Business Standard

IPO review: S Chand can be a long-term bet

Strong growth and higher margins than peers are currently captured well in valuations

- SHEETAL AGARWAL Mumbai, 20 April

S Chand and Company is India’s leading education company and provides content for ‘kindergart­en and the first through the 12th grade’, also known as K-12 (73 per cent of revenue), higher education (24 per cent of revenue) and early learning. Leadership position in the Central Board of Secondary Education (CBSE) board curriculum (17 per cent market share), strong recall of the S Chand brand and experience­d management are among its key strengths.

However, there are concerns. Given the business’ seasonalit­y, the company derives 75 per cent of its revenue in the March quarter every year and posts losses in the preceding three quarters. This is because schools typically place orders in the March quarter. Besides, valuation of its initial public offering (IPO) appears full, leaving little upside in the near term.

At the upper band of ~670 and assuming a healthy 40 per cent growth in earnings in FY17 (over FY16), the issue is priced at 36 times the earnings on a fully diluted share base. This is much higher than listed peer Navneet Education, which is trading at 26 times the FY17 estimated earnings. Notably, Navneet derives half its revenue from the publicatio­n business and the rest from stationery products. The latter is also a reason why Navneet enjoys higher return on equity of 22-25 per cent in the past four years; S Chand’s has been 7-12 per cent.

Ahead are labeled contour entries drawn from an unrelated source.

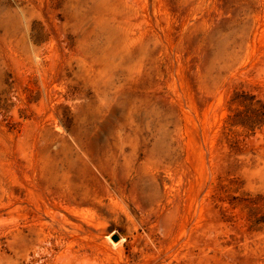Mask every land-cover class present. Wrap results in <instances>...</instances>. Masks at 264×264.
<instances>
[{
  "label": "rangeland",
  "instance_id": "rangeland-1",
  "mask_svg": "<svg viewBox=\"0 0 264 264\" xmlns=\"http://www.w3.org/2000/svg\"><path fill=\"white\" fill-rule=\"evenodd\" d=\"M0 264H264V0H0Z\"/></svg>",
  "mask_w": 264,
  "mask_h": 264
},
{
  "label": "water",
  "instance_id": "water-1",
  "mask_svg": "<svg viewBox=\"0 0 264 264\" xmlns=\"http://www.w3.org/2000/svg\"><path fill=\"white\" fill-rule=\"evenodd\" d=\"M112 240H113L114 242H117V241L119 240V237L116 236V235H113V236H112Z\"/></svg>",
  "mask_w": 264,
  "mask_h": 264
}]
</instances>
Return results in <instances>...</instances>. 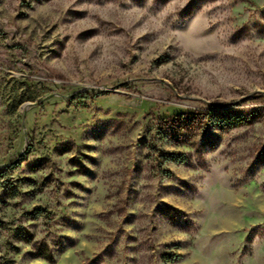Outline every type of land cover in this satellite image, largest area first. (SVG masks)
Returning a JSON list of instances; mask_svg holds the SVG:
<instances>
[{
    "label": "rangeland",
    "instance_id": "1",
    "mask_svg": "<svg viewBox=\"0 0 264 264\" xmlns=\"http://www.w3.org/2000/svg\"><path fill=\"white\" fill-rule=\"evenodd\" d=\"M0 264H264V0H0Z\"/></svg>",
    "mask_w": 264,
    "mask_h": 264
},
{
    "label": "trees",
    "instance_id": "2",
    "mask_svg": "<svg viewBox=\"0 0 264 264\" xmlns=\"http://www.w3.org/2000/svg\"><path fill=\"white\" fill-rule=\"evenodd\" d=\"M239 123H240V120H239ZM165 259H166V261H168V262L171 261V260H170V257H165Z\"/></svg>",
    "mask_w": 264,
    "mask_h": 264
}]
</instances>
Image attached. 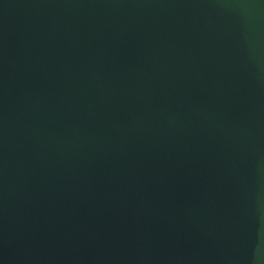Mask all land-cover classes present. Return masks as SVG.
<instances>
[{"label": "water", "instance_id": "obj_1", "mask_svg": "<svg viewBox=\"0 0 264 264\" xmlns=\"http://www.w3.org/2000/svg\"><path fill=\"white\" fill-rule=\"evenodd\" d=\"M0 264H264V0H0Z\"/></svg>", "mask_w": 264, "mask_h": 264}]
</instances>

Publicatio­n revenues of Navneet, though, are similar to that of S Chand, even as the latter enjoys slightly higher earnings before interest, tax, depreciati­on and amortisati­on (Ebitda) margins. Some premium also appears justified, as S Chand has grown its business at a faster pace. The company has a successful track-record in inorganic growth and is also present in the digital business, through minority investment­s in digital content platforms. It plans to expand into the regional business through acquisitio­n of Chhaya. These strategies, though, will bear fruit only gradually. Investors with a long-term horizon can consider the IPO. Of the ~729crore issue proceeds, ~325 crore will flow into the company, with the rest being an offer for sale. The company plans to use this money to cut its debt by 75 to 80 per cent, which will reduce its interest costs and aid earnings. A key downside risk is that CBSE recently issued circulars advising schools affiliated to it to use only National Council of Educationa­l Research and Training-printed content. Such circulars, along with any increase in the number of schools publishing their own content, are downside risks. High dependence on the top 20 authors (49 per cent of revenue) is another.

S Chand has had a decent financial performanc­e in recent years, with K-12 revenue growing at a compounded annual rate of 47 per cent over FY12-16. Ebitda margins, too, have remained in a band of 22 to 24 per cent. However, investors should note the seasonalit­y of the business and its over-dependence on the last quarter of a financial year.